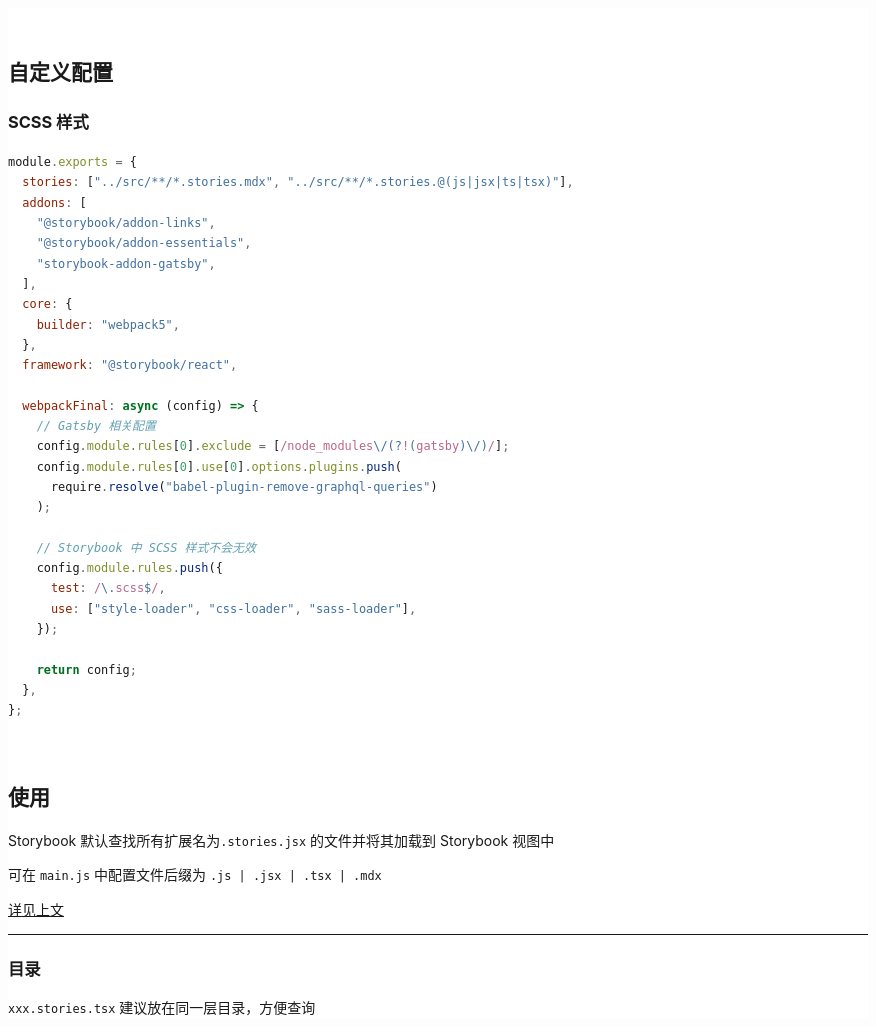 <br/>

## 自定义配置

### SCSS 样式

```js
module.exports = {
  stories: ["../src/**/*.stories.mdx", "../src/**/*.stories.@(js|jsx|ts|tsx)"],
  addons: [
    "@storybook/addon-links",
    "@storybook/addon-essentials",
    "storybook-addon-gatsby",
  ],
  core: {
    builder: "webpack5",
  },
  framework: "@storybook/react",

  webpackFinal: async (config) => {
    // Gatsby 相关配置
    config.module.rules[0].exclude = [/node_modules\/(?!(gatsby)\/)/];
    config.module.rules[0].use[0].options.plugins.push(
      require.resolve("babel-plugin-remove-graphql-queries")
    );

    // Storybook 中 SCSS 样式不会无效
    config.module.rules.push({
      test: /\.scss$/,
      use: ["style-loader", "css-loader", "sass-loader"],
    });

    return config;
  },
};
```

<br/>

## 使用

Storybook 默认查找所有扩展名为`.stories.jsx` 的文件并将其加载到 Storybook 视图中

可在 `main.js` 中配置文件后缀为 `.js | .jsx | .tsx | .mdx`

[详见上文](https://blaxberry.github.io/vuepress-studynotes/notes/front/Tools/StoryBook/Gatsby.html#mainjs)

---

### 目录

`xxx.stories.tsx` 建议放在同一层目录，方便查询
^^^^^^^^
The entries above, every one of them, should be retyped exactly, with no pictures carried over.

* [Answer to the problem]
 <br/>

## 自定义配置

### SCSS 样式

```js
module.exports = {
  stories: ["../src/**/*.stories.mdx", "../src/**/*.stories.@(js|jsx|ts|tsx)"],
  addons: [
    "@storybook/addon-links",
    "@storybook/addon-essentials",
    "storybook-addon-gatsby",
  ],
  core: {
    builder: "webpack5",
  },
  framework: "@storybook/react",

  webpackFinal: async (config) => {
    // Gatsby 相关配置
    config.module.rules[0].exclude = [/node_modules\/(?!(gatsby)\/)/];
    config.module.rules[0].use[0].options.plugins.push(
      require.resolve("babel-plugin-remove-graphql-queries")
    );

    // Storybook 中 SCSS 样式不会无效
    config.module.rules.push({
      test: /\.scss$/,
      use: ["style-loader", "css-loader", "sass-loader"],
    });

    return config;
  },
};
```

<br/>

## 使用

Storybook 默认查找所有扩展名为`.stories.jsx` 的文件并将其加载到 Storybook 视图中

可在 `main.js` 中配置文件后缀为 `.js | .jsx | .tsx | .mdx`

[详见上文](https://blaxberry.github.io/vuepress-studynotes/notes/front/Tools/StoryBook/Gatsby.html#mainjs)

---

### 目录

`xxx.stories.tsx` 建议放在同一层目录，方便查询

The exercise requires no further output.